My task during the internship
I was tasked with building a Natural Language Processing (NLP) engine. This was to aid in pulling worthwhile information from a set of unstructured text, to auto-fill a form. There are many common NLP models available across open source platforms that have been trained off of the everyday English language. Initially, we considered Azure’s cognitive services; however, there were too many limitations when it came to customizing it for our needs.
In order to fit the requirements for our NLP project, two factors had to be considered:
- the effort needed to train a model from scratch
- the level of complexity to adjust an existing model to fit our specific needs
Building a model from scratch was not the most efficient way to complete the task. Making adjustments to entity types began to confuse the statistical system. Along with learning new entity types, these models can forget phrases that were previously recognized as entity types.
Our approach
‘SpaCy’ is an open-source library for advanced NLP in Python. It provides a default model that can recognize a range of named or numerical entities. Instead of training a brand new model, I decided to use this existing model as a base. On top of the existing model, phrase matching pipelines were put in place. A terminology list of the desired entity linking phrases was built, through scraping open sources like LinkedIn and Google jobs for relative information.

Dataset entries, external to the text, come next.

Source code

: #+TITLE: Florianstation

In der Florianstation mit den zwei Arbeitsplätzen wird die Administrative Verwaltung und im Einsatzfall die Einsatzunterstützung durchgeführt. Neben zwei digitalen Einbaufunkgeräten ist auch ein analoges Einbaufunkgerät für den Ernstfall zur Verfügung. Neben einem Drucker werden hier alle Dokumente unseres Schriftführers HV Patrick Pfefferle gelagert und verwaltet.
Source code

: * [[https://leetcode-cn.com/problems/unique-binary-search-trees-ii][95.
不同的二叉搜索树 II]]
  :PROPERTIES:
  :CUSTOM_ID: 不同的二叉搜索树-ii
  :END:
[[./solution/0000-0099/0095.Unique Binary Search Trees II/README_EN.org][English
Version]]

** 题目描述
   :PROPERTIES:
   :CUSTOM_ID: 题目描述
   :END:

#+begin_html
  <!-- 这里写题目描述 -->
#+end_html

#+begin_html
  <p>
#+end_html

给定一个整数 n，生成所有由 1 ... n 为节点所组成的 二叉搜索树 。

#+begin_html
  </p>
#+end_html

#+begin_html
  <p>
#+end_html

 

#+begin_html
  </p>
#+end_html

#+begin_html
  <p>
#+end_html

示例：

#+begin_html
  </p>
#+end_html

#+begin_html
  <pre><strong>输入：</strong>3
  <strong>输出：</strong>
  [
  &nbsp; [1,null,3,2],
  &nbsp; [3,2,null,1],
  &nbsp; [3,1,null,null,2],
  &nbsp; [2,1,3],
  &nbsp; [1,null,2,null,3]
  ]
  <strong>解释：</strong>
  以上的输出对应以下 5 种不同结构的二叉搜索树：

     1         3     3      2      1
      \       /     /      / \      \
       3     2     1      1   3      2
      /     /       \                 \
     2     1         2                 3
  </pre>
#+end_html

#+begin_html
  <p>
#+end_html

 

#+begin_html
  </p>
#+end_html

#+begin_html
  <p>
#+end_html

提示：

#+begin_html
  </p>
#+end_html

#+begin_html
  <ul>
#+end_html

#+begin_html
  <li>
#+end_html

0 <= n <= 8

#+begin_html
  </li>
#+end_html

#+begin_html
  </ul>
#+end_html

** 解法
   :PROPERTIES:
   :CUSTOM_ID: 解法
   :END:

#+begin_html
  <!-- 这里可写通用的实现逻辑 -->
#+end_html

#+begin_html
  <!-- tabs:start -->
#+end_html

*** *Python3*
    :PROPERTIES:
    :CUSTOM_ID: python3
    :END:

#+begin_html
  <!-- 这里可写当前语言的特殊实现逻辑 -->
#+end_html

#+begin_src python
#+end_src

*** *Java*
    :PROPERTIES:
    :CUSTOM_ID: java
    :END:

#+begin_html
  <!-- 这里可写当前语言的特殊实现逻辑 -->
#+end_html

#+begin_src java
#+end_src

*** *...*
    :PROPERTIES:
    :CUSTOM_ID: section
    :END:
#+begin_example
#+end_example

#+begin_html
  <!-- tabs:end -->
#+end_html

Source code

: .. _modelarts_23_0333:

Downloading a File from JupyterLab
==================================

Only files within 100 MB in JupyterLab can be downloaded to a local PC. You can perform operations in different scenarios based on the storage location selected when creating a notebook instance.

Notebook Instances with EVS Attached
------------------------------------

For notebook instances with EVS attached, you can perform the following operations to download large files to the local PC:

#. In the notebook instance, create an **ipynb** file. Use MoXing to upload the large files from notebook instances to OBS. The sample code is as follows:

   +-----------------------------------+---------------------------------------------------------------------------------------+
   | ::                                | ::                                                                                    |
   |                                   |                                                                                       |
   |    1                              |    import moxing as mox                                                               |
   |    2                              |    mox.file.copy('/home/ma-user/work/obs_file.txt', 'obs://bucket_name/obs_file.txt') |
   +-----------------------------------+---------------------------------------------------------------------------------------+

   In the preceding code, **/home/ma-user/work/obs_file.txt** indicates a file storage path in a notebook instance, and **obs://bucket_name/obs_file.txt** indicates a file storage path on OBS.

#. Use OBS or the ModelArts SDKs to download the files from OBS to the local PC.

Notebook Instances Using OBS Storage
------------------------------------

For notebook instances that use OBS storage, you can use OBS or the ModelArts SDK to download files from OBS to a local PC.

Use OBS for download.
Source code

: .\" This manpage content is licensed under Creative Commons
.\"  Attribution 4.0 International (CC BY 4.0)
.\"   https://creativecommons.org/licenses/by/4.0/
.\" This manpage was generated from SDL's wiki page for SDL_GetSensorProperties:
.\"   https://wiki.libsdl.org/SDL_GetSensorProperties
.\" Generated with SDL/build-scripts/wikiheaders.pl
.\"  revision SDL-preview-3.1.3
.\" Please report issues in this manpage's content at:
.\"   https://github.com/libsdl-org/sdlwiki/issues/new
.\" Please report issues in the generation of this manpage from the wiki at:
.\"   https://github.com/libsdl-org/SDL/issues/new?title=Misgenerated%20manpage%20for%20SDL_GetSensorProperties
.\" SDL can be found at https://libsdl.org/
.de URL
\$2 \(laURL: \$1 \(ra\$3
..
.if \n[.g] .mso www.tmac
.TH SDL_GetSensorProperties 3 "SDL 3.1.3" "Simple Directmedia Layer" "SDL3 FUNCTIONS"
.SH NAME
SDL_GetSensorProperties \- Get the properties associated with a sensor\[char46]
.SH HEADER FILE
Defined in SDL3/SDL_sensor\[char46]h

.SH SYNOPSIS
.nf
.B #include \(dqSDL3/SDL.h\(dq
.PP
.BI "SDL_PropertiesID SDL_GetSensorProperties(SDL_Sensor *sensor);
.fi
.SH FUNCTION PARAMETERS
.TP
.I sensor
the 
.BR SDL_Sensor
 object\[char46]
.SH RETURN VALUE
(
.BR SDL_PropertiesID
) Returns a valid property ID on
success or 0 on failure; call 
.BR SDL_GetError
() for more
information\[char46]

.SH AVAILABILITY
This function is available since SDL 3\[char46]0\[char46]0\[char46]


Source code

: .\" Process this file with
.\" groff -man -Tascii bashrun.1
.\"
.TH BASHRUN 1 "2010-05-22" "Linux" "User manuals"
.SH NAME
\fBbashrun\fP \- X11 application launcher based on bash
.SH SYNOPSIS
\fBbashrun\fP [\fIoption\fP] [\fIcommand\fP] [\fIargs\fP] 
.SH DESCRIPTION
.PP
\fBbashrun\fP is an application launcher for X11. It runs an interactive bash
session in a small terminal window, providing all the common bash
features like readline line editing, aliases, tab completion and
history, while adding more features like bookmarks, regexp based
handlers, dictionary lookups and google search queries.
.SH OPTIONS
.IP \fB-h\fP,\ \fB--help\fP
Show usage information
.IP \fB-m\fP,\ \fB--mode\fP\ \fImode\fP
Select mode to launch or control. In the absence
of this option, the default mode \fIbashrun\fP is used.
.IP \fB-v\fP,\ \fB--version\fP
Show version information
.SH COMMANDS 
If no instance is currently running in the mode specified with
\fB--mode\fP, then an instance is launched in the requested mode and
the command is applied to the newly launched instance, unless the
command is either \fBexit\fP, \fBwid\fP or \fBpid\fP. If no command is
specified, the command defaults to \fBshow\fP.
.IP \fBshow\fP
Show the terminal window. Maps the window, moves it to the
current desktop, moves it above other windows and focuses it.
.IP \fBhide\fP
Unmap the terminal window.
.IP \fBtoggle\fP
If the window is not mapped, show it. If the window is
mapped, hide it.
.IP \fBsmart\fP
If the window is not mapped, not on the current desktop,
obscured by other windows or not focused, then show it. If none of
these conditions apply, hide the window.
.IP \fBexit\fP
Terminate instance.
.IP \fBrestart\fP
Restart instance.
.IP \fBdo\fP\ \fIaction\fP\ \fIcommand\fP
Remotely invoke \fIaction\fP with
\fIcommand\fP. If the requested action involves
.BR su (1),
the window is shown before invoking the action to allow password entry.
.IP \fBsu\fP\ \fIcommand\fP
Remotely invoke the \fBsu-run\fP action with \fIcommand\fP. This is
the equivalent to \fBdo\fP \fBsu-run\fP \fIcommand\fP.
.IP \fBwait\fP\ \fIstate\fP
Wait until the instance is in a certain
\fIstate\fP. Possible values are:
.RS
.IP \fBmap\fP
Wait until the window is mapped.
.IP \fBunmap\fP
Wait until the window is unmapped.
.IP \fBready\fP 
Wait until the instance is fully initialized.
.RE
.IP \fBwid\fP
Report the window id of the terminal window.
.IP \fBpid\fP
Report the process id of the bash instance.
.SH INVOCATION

Along with pipelines, token-based rules were added to influence the existing model. This process made it possible to manipulate specific entities, and create our own. To illustrate: we looked at the surrounding words of a “Date” entity type. This helped understand the context in which the “Date” was being used, making it easier to distinguish between a “Start Date” and a “Duration”.
The distance between certain general entity types was also taken into consideration. This provided further insight into what these entities were, and their relationship to the overall intent of the text. Thus increasing the probability for the statistical model to make a proper evaluation on what the given words might mean.
In my short time here I’ve learned a great deal of innovative techniques, through the process of building a functional application to deploying it to production. This has been a great learning experience for me, immersed in a working culture which thrives off innovation and the sharing of knowledge. PeerIslands is the perfect hub for someone willing to continuously learn!